While Kotoricon may not be the fledgeling it was last year, it manages feel like a huge event without getting over-crowded and uncomfortable.
I spent my day attending the panels of voice actors Johnny Yong Bosch and Stuart Zagnit. I also got to enjoy "Pokeholics Anonymous" by the YouTube comedy troupe Underbelly. Johnny was warm to his fans, and agreed to voice requests of his beloved characters for the audience. After all of the audience's questions were answered, he also told a story about accidentally hitting a homeless woman in the face with a bag of quarters that had me laughing so hard, I cried.
"It's not what it used to be. It's really hard. My band Eyeshine is still an independent group, so if someone downloads our music from a torrent, it's effecting us, not a record label. It's okay to download one, maybe two of our albums, but as long as our fans buy some of our music, I'd be happy."

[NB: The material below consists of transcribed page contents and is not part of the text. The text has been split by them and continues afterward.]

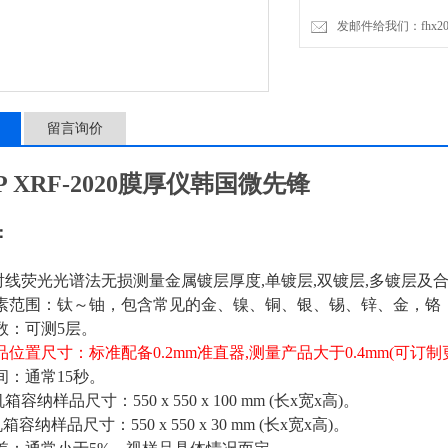
发邮件给我们：fhx2030
留言询价
oP XRF-2020膜厚仪韩国微先锋
：
X射线荧光光谱法无损测量金属镀层厚度,单镀层,双镀层,多镀层及
层元素范围：钛～铀，包含常见的金、镍、铜、银、锡、锌、金，铬
层数：可测5层。
产品位置尺寸：标准配备0.2mm准直器,测量产品大于0.4mm(可订
时间：通常15秒。
机箱容纳样品尺寸：550 x 550 x 100 mm (长x宽x高)。
箱容纳样品尺寸：550 x 550 x 30 mm (长x宽x高)。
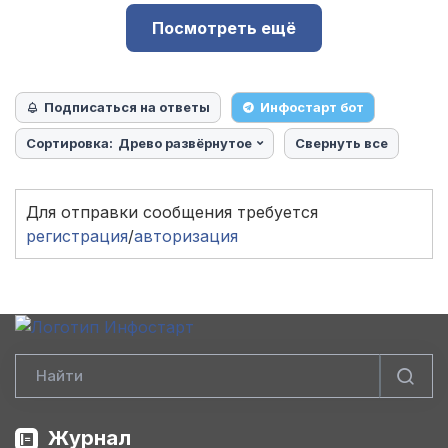
Посмотреть ещё
Подписаться на ответы
Инфостарт бот
Сортировка:
Древо развёрнутое
Свернуть все
Для отправки сообщения требуется
регистрация
/
авторизация
Журнал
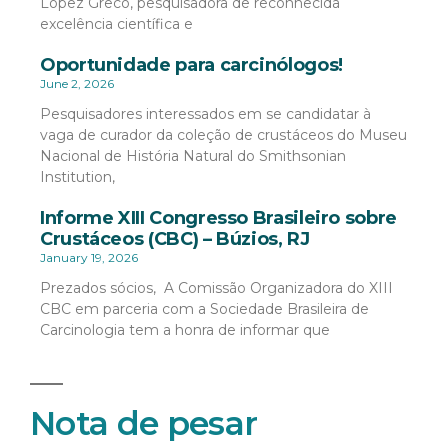
López Greco, pesquisadora de reconhecida
excelência científica e
Oportunidade para carcinólogos!
June 2, 2026
Pesquisadores interessados em se candidatar à
vaga de curador da coleção de crustáceos do Museu
Nacional de História Natural do Smithsonian
Institution,
Informe XIII Congresso Brasileiro sobre
Crustáceos (CBC) – Búzios, RJ
January 19, 2026
Prezados sócios, A Comissão Organizadora do XIII
CBC em parceria com a Sociedade Brasileira de
Carcinologia tem a honra de informar que
Nota de pesar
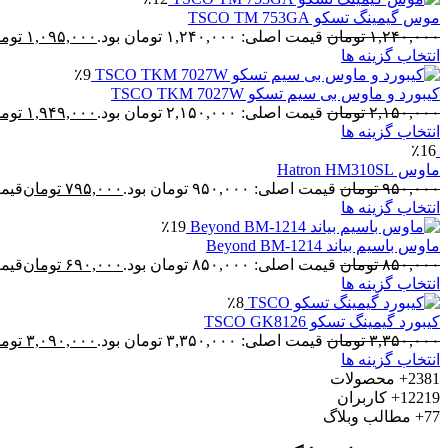
موس گیمینگ تسکو TSCO TM 753GA
۱,۲۴۰,۰۰۰
تومان
قیمت اصلی: ۱,۲۴۰,۰۰۰ تومان بود.
۱,۰۹۵,۰۰۰
توم
انتخاب گزینه ها
٪9
کیبورد و ماوس بی سیم تسکو TSCO TKM 7027W
۲,۱۵۰,۰۰۰
تومان
قیمت اصلی: ۲,۱۵۰,۰۰۰ تومان بود.
۱,۹۴۹,۰۰۰
توم
انتخاب گزینه ها
٪16
ماوس Hatron HM310SL
۹۵۰,۰۰۰
تومان
قیمت اصلی: ۹۵۰,۰۰۰ تومان بود.
۷۹۵,۰۰۰
تومان
قیمت فع
انتخاب گزینه ها
٪19
ماوس باسیم بیاند Beyond BM-1214
۸۵۰,۰۰۰
تومان
قیمت اصلی: ۸۵۰,۰۰۰ تومان بود.
۶۹۰,۰۰۰
تومان
قیمت فع
انتخاب گزینه ها
٪8
کیبورد گیمینگ تسکو TSCO GK8126
۳,۳۵۰,۰۰۰
تومان
قیمت اصلی: ۳,۳۵۰,۰۰۰ تومان بود.
۳,۰۹۰,۰۰۰
توم
انتخاب گزینه ها
2381+
محصولات
12219+
کاربران
77+
مطالب وبلاگ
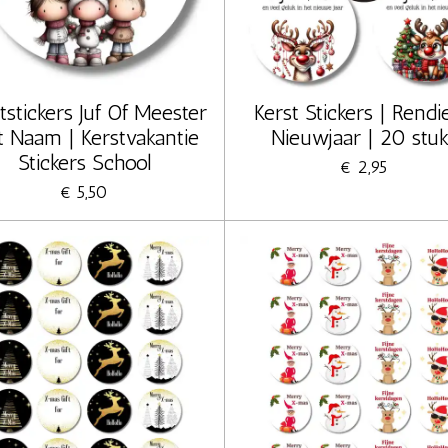
tstickers Juf Of Meester
Kerst Stickers | Rendi
 Naam | Kerstvakantie
Nieuwjaar | 20 stuk
Stickers School
€ 2,95
€ 5,50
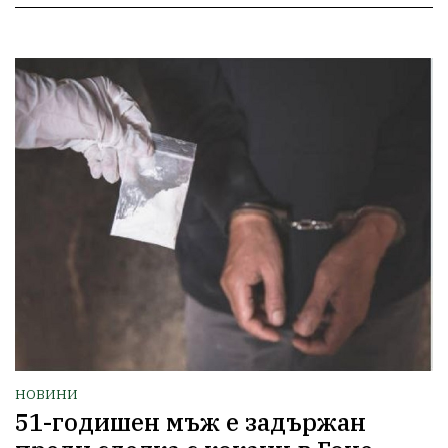
НОВИНИ
51-годишен мъж е задържан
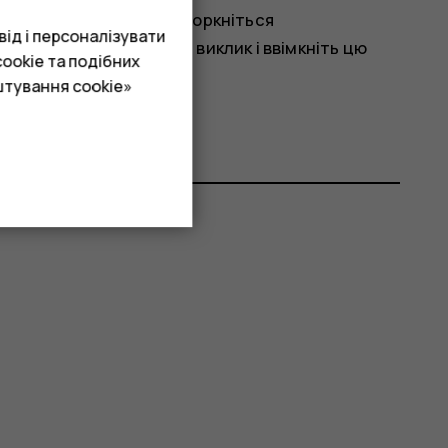
ревертання телефону, торкніться
ід і персоналізувати
верніть, щоб відхилити виклик
і ввімкніть цю
ookie та подібних
штування cookie»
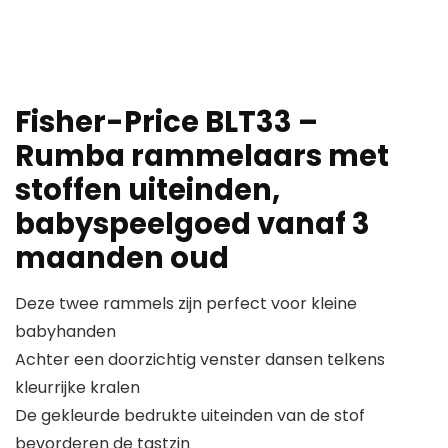
Fisher-Price BLT33 –
Rumba rammelaars met
stoffen uiteinden,
babyspeelgoed vanaf 3
maanden oud
Deze twee rammels zijn perfect voor kleine
babyhanden
Achter een doorzichtig venster dansen telkens
kleurrijke kralen
De gekleurde bedrukte uiteinden van de stof
bevorderen de tastzin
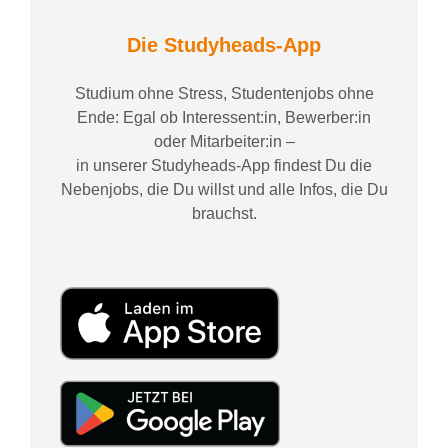
Die Studyheads-App
Studium ohne Stress, Studentenjobs ohne
Ende: Egal ob Interessent:in, Bewerber:in
oder Mitarbeiter:in –
in unserer Studyheads-App findest Du die
Nebenjobs, die Du willst und alle Infos, die Du
brauchst.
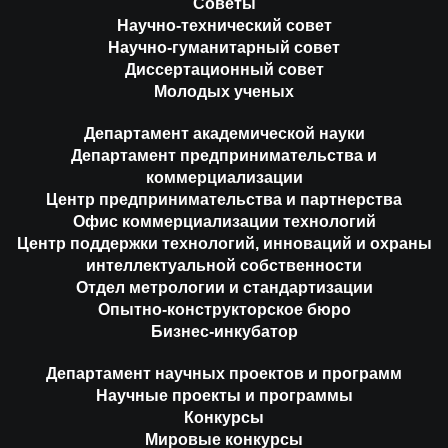
Советы
Научно-технический совет
Научно-гуманитарный совет
Диссертационный совет
Молодых ученых
Департамент академической науки
Департамент предпринимательства и
коммерциализации
Центр предпринимательства и партнерства
Офис коммерциализации технологий
Центр поддержки технологий, инноваций и охраны
интеллектуальной собственности
Отдел метрологии и стандартизации
Опытно-конструкторское бюро
Бизнес-инкубатор
Департамент научных проектов и программ
Научные проекты и программы
Конкурсы
Мировые конкурсы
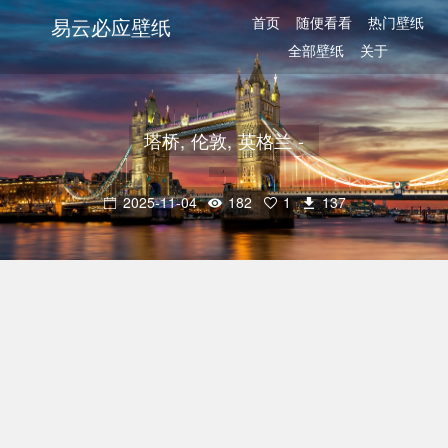
易云必应壁纸
首页
随便看看
热门壁纸
全部壁纸
关于
塔桥, 伦敦, 英格兰 -
2025-11-04
182
1
137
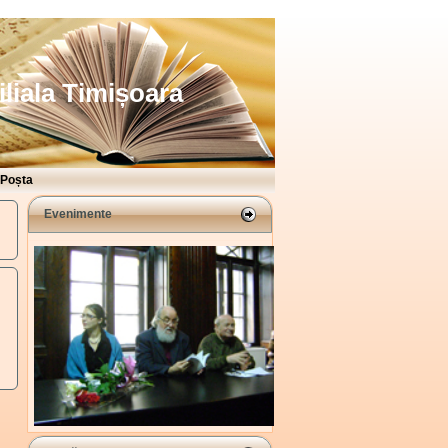
iliala Timișoara
Poșta
Evenimente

Next was the Underbelly Panel, which also had me laughing almost non-stop. Underbelly is an online comedy troupe that has recently enlisted the talents of Stuart Zagnit, the original Professor Oak from Pokemon. Their videos mainly focus on geeky fandom of all kinds, and points out aspects of anime that are painfully true. Fans who asked questions were given random prizes, and they held a Pokemon costume contest judged by Mr. Zagnit and voice actor Jamie McGonnigal. Every panel that I visited was completely full, which was a great change from last year. There's nothing like a crowded room of otaku to make anyone pumped up.
Overall, it was a great convention. I don't have enough space to even describe everything that went on over the two days of Kotoricon, but it was so much fun. I have confidence that every year, the con will continue to grow, and give South Jersey a chance to shine in the world of anime conventions.